被害を未然防止する一つの方法として、受取口座をどうやって攻撃者が入手しているのか、そのプロセスを押さえることがポイントになる。全国銀行協会のホームページ等を見てみると「インターネットやダイレクトメールで銀行の口座の売買を持ちかけ、報酬と引き換えに連絡してきた者へ口座情報の提供をする」や「インターネットなどで手軽に高収入が得られるバイトを呼びかけ、連絡してきた者に他人になりすまして口座を作ることを命じ、作られた口座と引きかえに報酬を払う」など、具体的な手口の例が示され注意喚起されている。このことからもネットで普通に不正口座作成のための勧誘行為が行われ、社会課題となっていることがわかる。口座売買は犯罪であり、売る側も罪に問われることを知っている人にとっては、口座を売ってしまう人がいることは遠い存在のように思われますが、実際に発生している金融犯罪がわかっていない人にとっては、口座売買に関わりやすい環境になってきている。

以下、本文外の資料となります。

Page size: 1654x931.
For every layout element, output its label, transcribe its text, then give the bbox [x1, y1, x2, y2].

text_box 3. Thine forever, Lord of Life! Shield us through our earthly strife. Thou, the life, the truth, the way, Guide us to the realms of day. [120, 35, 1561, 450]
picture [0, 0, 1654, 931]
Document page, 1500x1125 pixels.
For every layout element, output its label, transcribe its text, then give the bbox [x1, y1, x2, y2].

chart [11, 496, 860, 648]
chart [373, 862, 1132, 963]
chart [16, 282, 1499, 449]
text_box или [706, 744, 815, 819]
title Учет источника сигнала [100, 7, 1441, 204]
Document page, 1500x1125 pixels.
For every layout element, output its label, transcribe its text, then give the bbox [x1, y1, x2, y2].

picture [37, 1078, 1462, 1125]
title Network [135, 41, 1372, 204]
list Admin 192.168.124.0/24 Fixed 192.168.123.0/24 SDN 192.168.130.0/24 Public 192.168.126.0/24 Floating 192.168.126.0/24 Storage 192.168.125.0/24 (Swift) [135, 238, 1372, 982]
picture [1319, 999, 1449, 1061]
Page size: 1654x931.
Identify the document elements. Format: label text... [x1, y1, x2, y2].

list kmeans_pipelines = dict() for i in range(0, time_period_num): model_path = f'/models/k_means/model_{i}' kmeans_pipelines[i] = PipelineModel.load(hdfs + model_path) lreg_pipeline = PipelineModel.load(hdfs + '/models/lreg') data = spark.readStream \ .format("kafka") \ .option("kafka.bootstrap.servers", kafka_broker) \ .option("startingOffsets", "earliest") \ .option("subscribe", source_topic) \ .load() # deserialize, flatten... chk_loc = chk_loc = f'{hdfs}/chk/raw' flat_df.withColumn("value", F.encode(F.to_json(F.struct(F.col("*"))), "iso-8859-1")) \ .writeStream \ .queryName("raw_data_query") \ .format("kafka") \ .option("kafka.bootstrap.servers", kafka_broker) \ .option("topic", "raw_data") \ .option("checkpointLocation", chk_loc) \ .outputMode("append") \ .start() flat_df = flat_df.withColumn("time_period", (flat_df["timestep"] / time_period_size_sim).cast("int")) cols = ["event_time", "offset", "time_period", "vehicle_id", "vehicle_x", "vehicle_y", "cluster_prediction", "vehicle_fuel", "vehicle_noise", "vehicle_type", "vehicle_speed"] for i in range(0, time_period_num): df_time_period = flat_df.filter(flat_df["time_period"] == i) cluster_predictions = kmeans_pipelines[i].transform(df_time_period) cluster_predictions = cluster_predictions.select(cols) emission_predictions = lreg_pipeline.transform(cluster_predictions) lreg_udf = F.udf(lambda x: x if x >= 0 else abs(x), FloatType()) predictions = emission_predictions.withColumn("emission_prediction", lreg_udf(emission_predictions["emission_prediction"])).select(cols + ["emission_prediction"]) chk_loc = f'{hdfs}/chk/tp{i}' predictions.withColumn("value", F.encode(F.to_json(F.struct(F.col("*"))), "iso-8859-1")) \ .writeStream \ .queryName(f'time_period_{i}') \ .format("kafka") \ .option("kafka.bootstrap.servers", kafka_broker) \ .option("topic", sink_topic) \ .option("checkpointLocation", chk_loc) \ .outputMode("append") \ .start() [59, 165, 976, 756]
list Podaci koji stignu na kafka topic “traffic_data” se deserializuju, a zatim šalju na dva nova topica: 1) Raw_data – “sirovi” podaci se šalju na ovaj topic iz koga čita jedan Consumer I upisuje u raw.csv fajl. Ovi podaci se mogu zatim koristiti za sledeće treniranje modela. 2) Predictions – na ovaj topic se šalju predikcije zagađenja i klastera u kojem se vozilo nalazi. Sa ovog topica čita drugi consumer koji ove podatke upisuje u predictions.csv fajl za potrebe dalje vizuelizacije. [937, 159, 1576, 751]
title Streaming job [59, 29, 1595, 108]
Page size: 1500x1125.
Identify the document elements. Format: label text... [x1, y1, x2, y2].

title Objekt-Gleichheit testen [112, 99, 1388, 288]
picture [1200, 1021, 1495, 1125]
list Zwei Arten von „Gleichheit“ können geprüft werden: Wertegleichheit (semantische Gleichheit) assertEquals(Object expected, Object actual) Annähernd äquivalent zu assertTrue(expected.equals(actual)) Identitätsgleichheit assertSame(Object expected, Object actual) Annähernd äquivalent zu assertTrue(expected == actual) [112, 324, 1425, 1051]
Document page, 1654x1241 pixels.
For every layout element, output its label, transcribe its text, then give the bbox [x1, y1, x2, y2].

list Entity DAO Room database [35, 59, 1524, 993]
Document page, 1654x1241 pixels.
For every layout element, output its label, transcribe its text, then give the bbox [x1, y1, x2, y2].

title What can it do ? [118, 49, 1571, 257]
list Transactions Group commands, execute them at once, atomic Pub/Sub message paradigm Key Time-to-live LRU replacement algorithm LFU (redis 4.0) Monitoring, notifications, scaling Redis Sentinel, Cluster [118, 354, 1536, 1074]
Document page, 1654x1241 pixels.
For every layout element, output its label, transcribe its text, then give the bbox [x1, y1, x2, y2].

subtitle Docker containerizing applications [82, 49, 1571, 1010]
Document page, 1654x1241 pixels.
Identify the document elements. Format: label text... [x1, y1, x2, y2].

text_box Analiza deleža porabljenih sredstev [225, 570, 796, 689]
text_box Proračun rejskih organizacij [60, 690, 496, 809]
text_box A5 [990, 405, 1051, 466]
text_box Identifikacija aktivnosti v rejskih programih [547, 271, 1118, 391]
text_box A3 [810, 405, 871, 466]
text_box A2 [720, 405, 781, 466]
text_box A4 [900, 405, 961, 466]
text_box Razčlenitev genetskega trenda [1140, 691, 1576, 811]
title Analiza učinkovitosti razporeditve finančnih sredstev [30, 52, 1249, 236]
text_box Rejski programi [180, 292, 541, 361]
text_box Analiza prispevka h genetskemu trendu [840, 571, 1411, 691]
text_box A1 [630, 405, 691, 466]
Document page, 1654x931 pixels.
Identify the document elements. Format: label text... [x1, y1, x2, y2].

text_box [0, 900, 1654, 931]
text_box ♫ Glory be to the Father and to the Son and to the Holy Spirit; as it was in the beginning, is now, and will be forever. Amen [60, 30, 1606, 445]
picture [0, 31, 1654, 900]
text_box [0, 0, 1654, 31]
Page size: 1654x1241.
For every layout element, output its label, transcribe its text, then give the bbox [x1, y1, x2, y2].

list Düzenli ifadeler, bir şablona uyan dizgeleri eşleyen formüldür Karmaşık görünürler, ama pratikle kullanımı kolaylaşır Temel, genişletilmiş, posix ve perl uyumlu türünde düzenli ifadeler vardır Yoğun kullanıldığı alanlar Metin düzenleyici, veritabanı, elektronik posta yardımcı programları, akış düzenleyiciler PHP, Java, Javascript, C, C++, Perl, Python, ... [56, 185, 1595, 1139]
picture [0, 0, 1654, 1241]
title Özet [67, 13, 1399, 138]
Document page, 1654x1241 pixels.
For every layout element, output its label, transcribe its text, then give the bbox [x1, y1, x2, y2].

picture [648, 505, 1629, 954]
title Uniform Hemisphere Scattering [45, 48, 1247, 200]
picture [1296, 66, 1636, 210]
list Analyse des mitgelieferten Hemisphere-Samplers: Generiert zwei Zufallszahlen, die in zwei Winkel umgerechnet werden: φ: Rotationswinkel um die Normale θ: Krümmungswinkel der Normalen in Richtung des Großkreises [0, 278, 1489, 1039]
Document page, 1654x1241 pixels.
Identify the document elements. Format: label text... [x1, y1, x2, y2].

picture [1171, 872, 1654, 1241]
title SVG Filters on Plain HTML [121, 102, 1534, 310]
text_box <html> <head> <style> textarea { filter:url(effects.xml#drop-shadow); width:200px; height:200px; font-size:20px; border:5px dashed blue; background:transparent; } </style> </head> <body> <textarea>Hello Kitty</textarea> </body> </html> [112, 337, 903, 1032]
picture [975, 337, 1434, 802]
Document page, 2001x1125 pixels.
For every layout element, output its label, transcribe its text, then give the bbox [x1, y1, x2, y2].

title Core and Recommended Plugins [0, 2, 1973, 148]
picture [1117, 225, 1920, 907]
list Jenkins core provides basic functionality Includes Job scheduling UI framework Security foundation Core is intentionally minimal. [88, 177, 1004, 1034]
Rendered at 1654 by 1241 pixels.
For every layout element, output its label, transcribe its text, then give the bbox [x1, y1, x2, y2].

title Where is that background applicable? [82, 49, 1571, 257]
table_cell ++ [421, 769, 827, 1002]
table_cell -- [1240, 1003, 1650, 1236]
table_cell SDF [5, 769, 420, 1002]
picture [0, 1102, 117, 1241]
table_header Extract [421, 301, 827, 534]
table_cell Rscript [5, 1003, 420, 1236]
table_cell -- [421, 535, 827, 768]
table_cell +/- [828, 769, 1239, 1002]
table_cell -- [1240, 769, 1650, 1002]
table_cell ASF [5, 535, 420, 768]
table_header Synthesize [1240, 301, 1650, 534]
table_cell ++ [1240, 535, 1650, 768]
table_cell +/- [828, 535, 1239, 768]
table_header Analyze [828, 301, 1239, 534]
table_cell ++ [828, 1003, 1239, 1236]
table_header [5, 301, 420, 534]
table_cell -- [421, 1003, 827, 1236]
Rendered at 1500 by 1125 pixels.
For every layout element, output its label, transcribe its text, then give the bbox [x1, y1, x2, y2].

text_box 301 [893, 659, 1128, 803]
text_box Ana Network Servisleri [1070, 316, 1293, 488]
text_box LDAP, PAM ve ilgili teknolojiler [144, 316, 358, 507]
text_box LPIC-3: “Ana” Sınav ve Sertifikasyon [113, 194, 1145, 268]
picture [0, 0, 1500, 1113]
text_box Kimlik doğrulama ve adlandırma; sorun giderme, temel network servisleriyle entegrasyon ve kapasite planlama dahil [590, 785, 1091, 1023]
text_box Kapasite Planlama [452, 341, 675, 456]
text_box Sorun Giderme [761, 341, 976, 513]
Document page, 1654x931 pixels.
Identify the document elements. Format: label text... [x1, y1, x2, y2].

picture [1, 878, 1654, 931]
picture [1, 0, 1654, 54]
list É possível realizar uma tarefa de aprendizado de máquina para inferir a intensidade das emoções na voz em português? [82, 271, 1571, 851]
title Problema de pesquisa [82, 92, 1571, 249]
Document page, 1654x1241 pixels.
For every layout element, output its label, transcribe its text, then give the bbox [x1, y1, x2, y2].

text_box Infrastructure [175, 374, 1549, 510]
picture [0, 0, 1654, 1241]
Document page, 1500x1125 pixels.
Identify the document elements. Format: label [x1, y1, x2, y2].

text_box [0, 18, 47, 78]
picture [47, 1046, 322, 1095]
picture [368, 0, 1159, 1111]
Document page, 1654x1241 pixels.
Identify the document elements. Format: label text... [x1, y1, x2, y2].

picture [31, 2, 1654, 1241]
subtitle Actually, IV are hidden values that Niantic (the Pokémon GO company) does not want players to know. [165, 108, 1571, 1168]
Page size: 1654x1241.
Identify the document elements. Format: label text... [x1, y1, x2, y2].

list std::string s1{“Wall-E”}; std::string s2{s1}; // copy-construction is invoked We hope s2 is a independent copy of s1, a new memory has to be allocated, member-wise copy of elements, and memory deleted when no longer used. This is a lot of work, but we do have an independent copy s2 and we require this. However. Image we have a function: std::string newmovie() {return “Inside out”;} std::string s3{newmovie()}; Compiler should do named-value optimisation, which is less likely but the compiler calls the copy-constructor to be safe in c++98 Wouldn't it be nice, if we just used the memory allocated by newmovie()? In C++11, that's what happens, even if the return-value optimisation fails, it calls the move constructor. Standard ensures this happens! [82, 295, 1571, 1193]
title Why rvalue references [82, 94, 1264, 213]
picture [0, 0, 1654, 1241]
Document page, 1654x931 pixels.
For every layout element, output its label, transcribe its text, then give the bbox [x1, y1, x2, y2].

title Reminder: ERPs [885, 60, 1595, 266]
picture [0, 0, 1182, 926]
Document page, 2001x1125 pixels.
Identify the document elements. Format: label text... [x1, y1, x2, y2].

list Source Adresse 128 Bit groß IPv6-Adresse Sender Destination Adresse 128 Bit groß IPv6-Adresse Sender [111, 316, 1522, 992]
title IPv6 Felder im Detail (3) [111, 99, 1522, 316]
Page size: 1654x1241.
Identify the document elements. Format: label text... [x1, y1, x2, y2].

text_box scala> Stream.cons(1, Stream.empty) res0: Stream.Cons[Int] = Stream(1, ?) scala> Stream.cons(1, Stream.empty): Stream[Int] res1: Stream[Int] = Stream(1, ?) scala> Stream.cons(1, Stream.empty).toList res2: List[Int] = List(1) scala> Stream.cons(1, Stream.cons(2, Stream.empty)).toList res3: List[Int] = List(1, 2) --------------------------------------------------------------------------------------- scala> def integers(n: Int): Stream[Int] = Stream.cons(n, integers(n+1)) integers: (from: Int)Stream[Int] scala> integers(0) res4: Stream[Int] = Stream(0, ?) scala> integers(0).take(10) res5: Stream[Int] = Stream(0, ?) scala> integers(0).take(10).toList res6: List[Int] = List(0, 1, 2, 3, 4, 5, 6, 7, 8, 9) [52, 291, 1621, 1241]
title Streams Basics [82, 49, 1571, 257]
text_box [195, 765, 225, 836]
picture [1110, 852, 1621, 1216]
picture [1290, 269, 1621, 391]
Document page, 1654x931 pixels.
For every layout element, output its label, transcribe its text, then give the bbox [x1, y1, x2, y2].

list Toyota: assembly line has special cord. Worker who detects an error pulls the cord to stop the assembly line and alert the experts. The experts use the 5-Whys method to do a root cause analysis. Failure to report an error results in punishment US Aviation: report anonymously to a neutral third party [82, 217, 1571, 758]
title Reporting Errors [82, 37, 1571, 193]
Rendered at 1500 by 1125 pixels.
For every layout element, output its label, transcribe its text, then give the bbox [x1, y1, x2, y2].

このように自社を取巻く環境を広い視点で捉え直すと、口座開設時のチェックや開設後の取引の変化対応など、未然防止の重要性が再考され、これまでの前提を考え直さなければならない様になる。口座を譲渡するのは、正しい人(口座売買が目的な人)が口座を申し込んで、それを攻撃者に売ってしまうため、本人確認の書類で見分けるのは難しい。偽造の免許証も高性能なものが出回っているとしたら、それを見破るのは困難に思える。本人確認書類のなかから免許証等の偽造が無いのであれば、本人確認書類を厳格にチェックしていれば十分だったかもしれないが、それだけでは不正を未然防止することが難しいことを理解したうえで、攻撃者の手口を分析し、自社の不正対策を行っていくことが必要である。